Good morning. In a moment, I’ll share a conversation I recently had with C. Robert Roth, the retired Upper Bucks district judge who also serves on the Quakertown High School Wall of Fame committee. Last June, that committee chose to award only two winners rather than three.

But first, our daughter Catherine constantly searches for ways to decelerate my accelerating antiquity. She found a charming book, “The Tender Bar,” by J.R. Moehringer, winner of the Pulitzer Prize for feature writing in 2000.

An 8-year-old frequents a corner saloon where he finds a rousing chorus of new male voices: cops and poets, bookies and soldiers, movie stars and stumblebums, all sorts of men gathered in the bar to tell their stories and forget their cares.

“‘The Tender Bar’ is suspenseful, wrenching, and achingly funny,” the book jacket tells us. “A classic American story of self-invention and escape, of the fierce love between a single mother and an only son, it’s also a moving portrait of one boy’s struggle to become a man, and an unforgettable depiction of how men remain, at heart, lost boys.”

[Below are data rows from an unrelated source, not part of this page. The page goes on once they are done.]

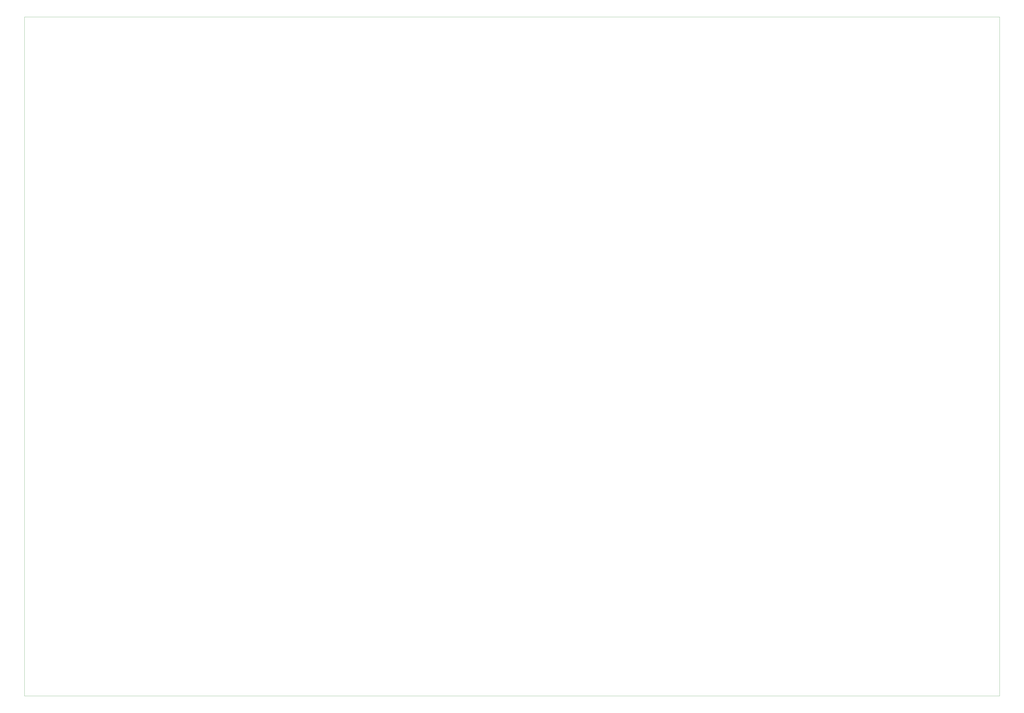
<source format=gm1>
G04 #@! TF.GenerationSoftware,KiCad,Pcbnew,(5.1.6)-1*
G04 #@! TF.CreationDate,2020-10-29T11:36:53+07:00*
G04 #@! TF.ProjectId,Clock,436c6f63-6b2e-46b6-9963-61645f706362,rev?*
G04 #@! TF.SameCoordinates,Original*
G04 #@! TF.FileFunction,Profile,NP*
%FSLAX46Y46*%
G04 Gerber Fmt 4.6, Leading zero omitted, Abs format (unit mm)*
G04 Created by KiCad (PCBNEW (5.1.6)-1) date 2020-10-29 11:36:53*
%MOMM*%
%LPD*%
G01*
G04 APERTURE LIST*
G04 #@! TA.AperFunction,Profile*
%ADD10C,0.050000*%
G04 #@! TD*
G04 APERTURE END LIST*
D10*
X584200000Y-38100000D02*
X165100000Y-38100000D01*
X584200000Y-330200000D02*
X584200000Y-38100000D01*
X165100000Y-330200000D02*
X584200000Y-330200000D01*
X165100000Y-38100000D02*
X165100000Y-330200000D01*
M02*

</source>
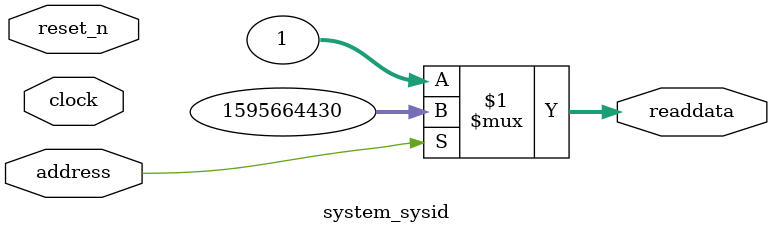
<source format=v>



// synthesis translate_off
`timescale 1ns / 1ps
// synthesis translate_on

// turn off superfluous verilog processor warnings 
// altera message_level Level1 
// altera message_off 10034 10035 10036 10037 10230 10240 10030 

module system_sysid (
               // inputs:
                address,
                clock,
                reset_n,

               // outputs:
                readdata
             )
;

  output  [ 31: 0] readdata;
  input            address;
  input            clock;
  input            reset_n;

  wire    [ 31: 0] readdata;
  //control_slave, which is an e_avalon_slave
  assign readdata = address ? 1595664430 : 1;

endmodule



</source>
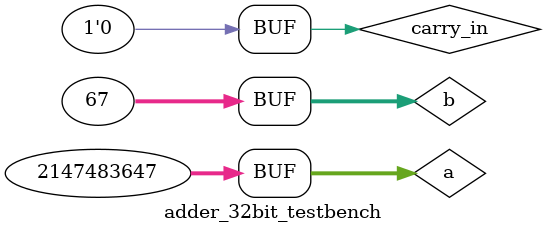
<source format=v>
`define DELAY 20
module adder_32bit_testbench();
	reg signed [31:0] a;
	reg signed [31:0] b;
	wire signed [31:0] result;
	reg carry_in;
	wire carry_out;
	adder_32bit adder(result, carry_out, a, b, carry_in);
	initial begin
	a = 32'b00000001000000000000000000000111; b =32'b00000000000000000000000000111111; carry_in = 1'b0;
	#`DELAY;
	a = 32'b00000000000000000000000010011011; b =32'b00000000000000000000000000111111; carry_in = 1'b0;
	#`DELAY;
	a = 32'b11111111111111111111111111111110; b =32'b11111111111111111111111111101110; carry_in = 1'b0;
	#`DELAY;
	a = 32'b11111111111111111111001000010011; b =32'b00000000000000000100000000100000; carry_in = 1'b0;
	#`DELAY;
	a = 32'b11111111111111111111011000010011; b =32'b00000000000000000000000000000000; carry_in = 1'b1;
	#`DELAY;
	a = 32'b01111111111111111111111111111111; b =32'b00000000000000000000000001000011; carry_in = 1'b0;
	#`DELAY;
	end
	initial begin
	$monitor("time=%2d, a=%2d, b=%2d, carry_in=%1b, carry_out=%1b, result=%2d",$time,a,b,carry_in,carry_out,result);
	end
endmodule
</source>
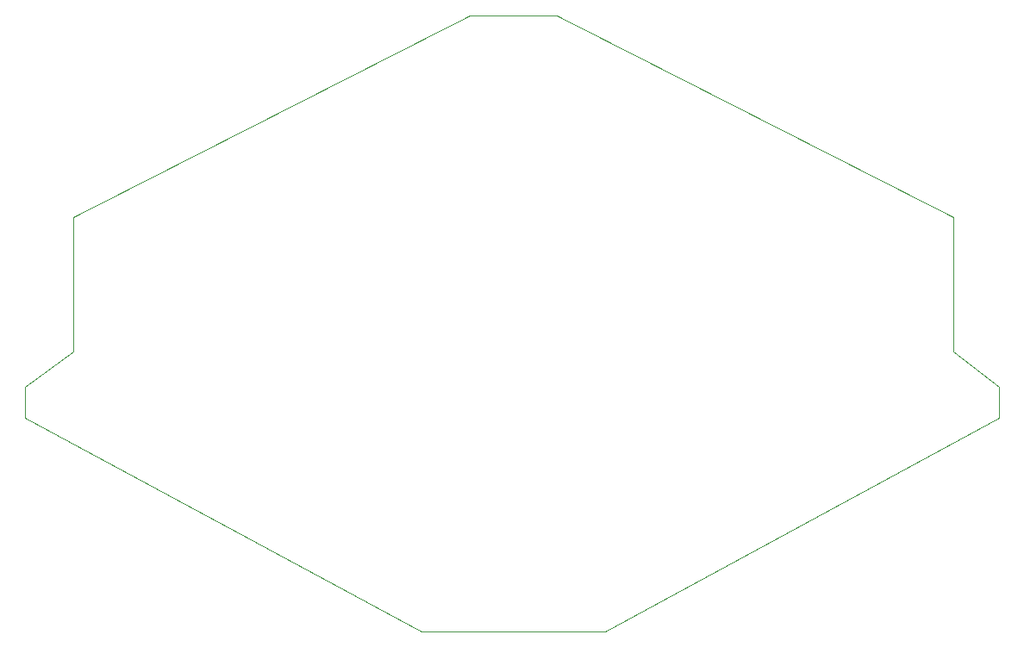
<source format=gbr>
G04 #@! TF.GenerationSoftware,KiCad,Pcbnew,5.1.5+dfsg1-2build2*
G04 #@! TF.CreationDate,2021-06-21T20:14:41+02:00*
G04 #@! TF.ProjectId,chip,63686970-2e6b-4696-9361-645f70636258,rev?*
G04 #@! TF.SameCoordinates,Original*
G04 #@! TF.FileFunction,Profile,NP*
%FSLAX46Y46*%
G04 Gerber Fmt 4.6, Leading zero omitted, Abs format (unit mm)*
G04 Created by KiCad (PCBNEW 5.1.5+dfsg1-2build2) date 2021-06-21 20:14:41*
%MOMM*%
%LPD*%
G04 APERTURE LIST*
%ADD10C,0.050000*%
G04 APERTURE END LIST*
D10*
X165750000Y-63750000D02*
X174250000Y-63750000D01*
X213250000Y-83500000D02*
X174250000Y-63750000D01*
X213250000Y-96750000D02*
X213250000Y-83500000D01*
X217750000Y-100250000D02*
X213250000Y-96750000D01*
X217750000Y-103250000D02*
X217750000Y-100250000D01*
X179000000Y-124250000D02*
X217750000Y-103250000D01*
X161000000Y-124250000D02*
X179000000Y-124250000D01*
X122000000Y-103250000D02*
X161000000Y-124250000D01*
X122000000Y-100250000D02*
X122000000Y-103250000D01*
X126750000Y-96750000D02*
X122000000Y-100250000D01*
X126750000Y-83500000D02*
X126750000Y-96750000D01*
X165750000Y-63750000D02*
X126750000Y-83500000D01*
M02*

</source>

Plus, it’s a hilarious read … MB, Catherine and I recommend it highly.

And now to a “puzzlement” as L. James Roberts often says. (He’s Quakertown’s eminent councilman.)

In June, the Quakertown High School Alumni Association announced two winners to the Wall of Fame, its annual event. It could have awarded three winners but only chose two.

The purpose of the Wall of Fame is to honor individual QHS graduates who’ve brought lasting fame to Quakertown High School as a result of their post-secondary accomplishments.

This year, the Wall of Fame was facilitated by David Finnerty, the Quakertown High School principal who just left QHS to become the assistant superintendent of the Twin Valley School District in Elverson, Pa. Here are the criteria to win selection: (1) be a QHS graduate at least 10 years previously (2) have demonstrated exceptional career achievement and (3) each year, the number of winners may not exceed three.

The winners this year were Patrick Cole and Ray Fox. My Internet search showed the following: Cole (deceased) was an attorney and chief of staff for the city of Fairbanks, Alaska. Fox is a retired Quakertown school teacher and coach. He also was the chairman of the Upper Bucks Healthy Communities Healthy Youth Coalition. I have no quarrel with the Wall of Fame Committee’s choice of these two winners.

But one of my sources told me that the committee received several nominations who were not chosen. One of them is a famous professional dancer who attended the Juilliard School in New York City. My search of him revealed that he performed in the first international show of Radio City’s Christmas Spectacular in Mexico City and danced with the New York cast from 1999 through 2004. He is also a founding member of Battleworks Dance Company. This candidate is an African American and openly gay.

Why wasn’t he chosen?

I knew that Bob Roth was a member of the Wall of Fame Committee so I called him for information. Bob told me that he didn’t know why only two were selected when the committee could have chosen three winners. He thought that there were six or seven nominees. Bob did not know that the dancer was gay and an African American. I presume that the other committee members were in the dark as well.

Most significant, the Wall of Fame Committee did not meet together. Committee members received copies of the nominees’ backgrounds but did not have the advantage of discussions face to face. Bob chose whom he thought were the best candidates and submitted them to Chairman Finnerty. I assume that Finnerty received the committee selections, ranked them, and selected the two winners. Bob Roth told me that those not selected could be reconsidered for three years if the nominees were willing.

There’s a lesson to consider. In the future, the committee needs to meet together. My bet is that had they all been in the same room, someone would have mentioned that they should do Internet searches of all the candidates. Such a search would have revealed that this dancer was an international star. They also would have had the advantage of discussing whether accusations of race and homophobia might surface and mar the reputation of the Wall of Fame.

I wonder what the results would have been had this dancer been white and heterosexual?

But as we Pennsylvania Germans often say, “We get too soon old and too late smart!”